Anyone who’s ever watched “Nurse Jackie” would have a good idea of what I was like as a nurse—only, instead of drugs, I was ducking into the locker room, or the bathroom, or the lunchroom, to check my Blackberry and keep up with SaraBear. Maybe I went down for the count, but SaraBear hadn’t. Not yet. It needed some TLC, some intensive medical attention, but it hadn’t reached the end of its life yet. There were still Target orders to fill. The manufacturer in China was still assembling thousands and thousands of caddies. I had to negotiate with the freight forwarder that was handling containers coming into the port of Los Angeles.
Cracking up. Being a nurse. Being a mother. None of that changed those responsibilities. I was going to dig myself and my family out from under the financial weight I’d created. Most of my nurse friends were dogged tired by their shifts. Me, my day still began at four in the morning. I caught up on what I needed to know for SaraBear. Then I got ready for the “real” day. Kids went off to school and daycare, and I went to “work.” Then I picked up the kids and took them to whatever afterschool activity they had. Dinner and time devoted to them. Then it was back to SaraBear until bedtime.

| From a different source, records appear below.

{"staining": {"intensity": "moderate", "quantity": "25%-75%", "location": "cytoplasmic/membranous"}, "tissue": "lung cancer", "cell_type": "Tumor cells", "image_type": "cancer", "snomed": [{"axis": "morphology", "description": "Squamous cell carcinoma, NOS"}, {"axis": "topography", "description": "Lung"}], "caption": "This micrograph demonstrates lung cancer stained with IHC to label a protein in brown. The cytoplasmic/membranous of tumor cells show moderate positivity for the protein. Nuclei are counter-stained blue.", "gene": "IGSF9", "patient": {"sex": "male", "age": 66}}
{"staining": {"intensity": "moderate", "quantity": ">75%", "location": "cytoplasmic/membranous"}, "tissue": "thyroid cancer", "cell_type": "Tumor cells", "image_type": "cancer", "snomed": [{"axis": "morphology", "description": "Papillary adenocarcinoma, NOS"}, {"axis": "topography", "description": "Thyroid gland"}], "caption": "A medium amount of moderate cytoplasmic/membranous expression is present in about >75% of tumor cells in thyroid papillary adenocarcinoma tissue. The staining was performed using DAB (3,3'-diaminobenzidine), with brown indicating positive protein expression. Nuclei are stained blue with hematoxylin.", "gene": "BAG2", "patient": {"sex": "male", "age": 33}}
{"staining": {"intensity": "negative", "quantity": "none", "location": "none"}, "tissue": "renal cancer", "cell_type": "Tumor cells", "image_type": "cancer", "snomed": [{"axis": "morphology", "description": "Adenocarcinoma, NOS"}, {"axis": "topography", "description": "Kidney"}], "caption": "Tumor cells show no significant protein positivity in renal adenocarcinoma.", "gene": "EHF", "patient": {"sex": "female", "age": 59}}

The sense of numbness was falling away from me each day. I was feeling more alive. I was exhausted, annoyed, frustrated, overjoyed, beaten down, and raised up each day. Through it all, I kept focused on SaraBear. SaraBear had gotten me into the mess I was in, but it could get me out too.
Sales of the caddy had still been strong at Target. We were meeting or exceeding projections every week. They had bumped up the caddies to more stores. It was now in-line at over seven hundred stores in the United States.
“Just tell me what you need,” I emailed my Target rep. “Eight hundred stores? Nine hundred? One thousand?”
Not only was Target going well, I was hearing a buzz that BRU really wanted the product. My BRU rep had emailed a few weeks earlier saying, “Melissa, the buyer, she really likes the SaraBears. Wants to expand the product line. What are your capabilities?” They just had to wait for some store changes to complete before picking up new product lines. But it all looked good.
“Come on, come on…”
The key to everything was selling those damned caddies! If Target bumped it up to one thousand stores, if BRU picked them up…My financial mess could be well on the way to being straightened out.
The sun was shining. The future looked bright. I was just getting a little antsy for it to get here!
Mid-October. I was at work at the hospital and finishing up with a patient, putting in and taping up her IV line. “There you go, dear,” I said, smiling at a sweet, older woman who was soon to have a heart catheterization. “Lunch,” I said, walking past the charge nurse. She hardly glanced up. I went outside to feel the sun on my face. As soon as I stepped outside, I checked my email. Nothing. I paced a bit before coming back in to have something to eat.
I stopped by my locker to put away my bag before coming off lunch. I glanced up at the clock. I had to get back to the unit and my patients. I checked my email one more time. There was an unread email from my Target rep.
“It looks as though the buyer has decided to not carry the SaraBear line in 2010. I’m asking for an urgent meeting, but thought you should know for PO projections.”
And with those two sentences, my world stopped.
I slumped down on one of the benches in the locker room. “Are you fucking kidding me…?”
I blinked my eyes as to clear them and read the email again. Then again after that. I was bent over, like I had a pain in my gut. This was incredible. I read the email again. Un-mother-fucking-believable. It was so unbelievable that I almost had to laugh. I think I did laugh, or maybe it was God again, as I heard a cackling echo off the metal lockers around me.
What else could I do? That one email, those few words, meant that the bottom was dropping out of my life. Without Target, SaraBear was done. And without SaraBear, the Bramlage family had nothing but a shit storm in front of it. Benny’s salary and my nursing salary combined couldn’t dig us out of this hole, not in fifty years.
I was fucked.
I walked out of that locker room knowing that nothing short of emergency resuscitation was going to save my life now. SaraBear’s heart had stopped.
With no other choice but to smile at my patients and give them the best care I knew how, I made my way back to the unit. My own heart and mind were far, far away.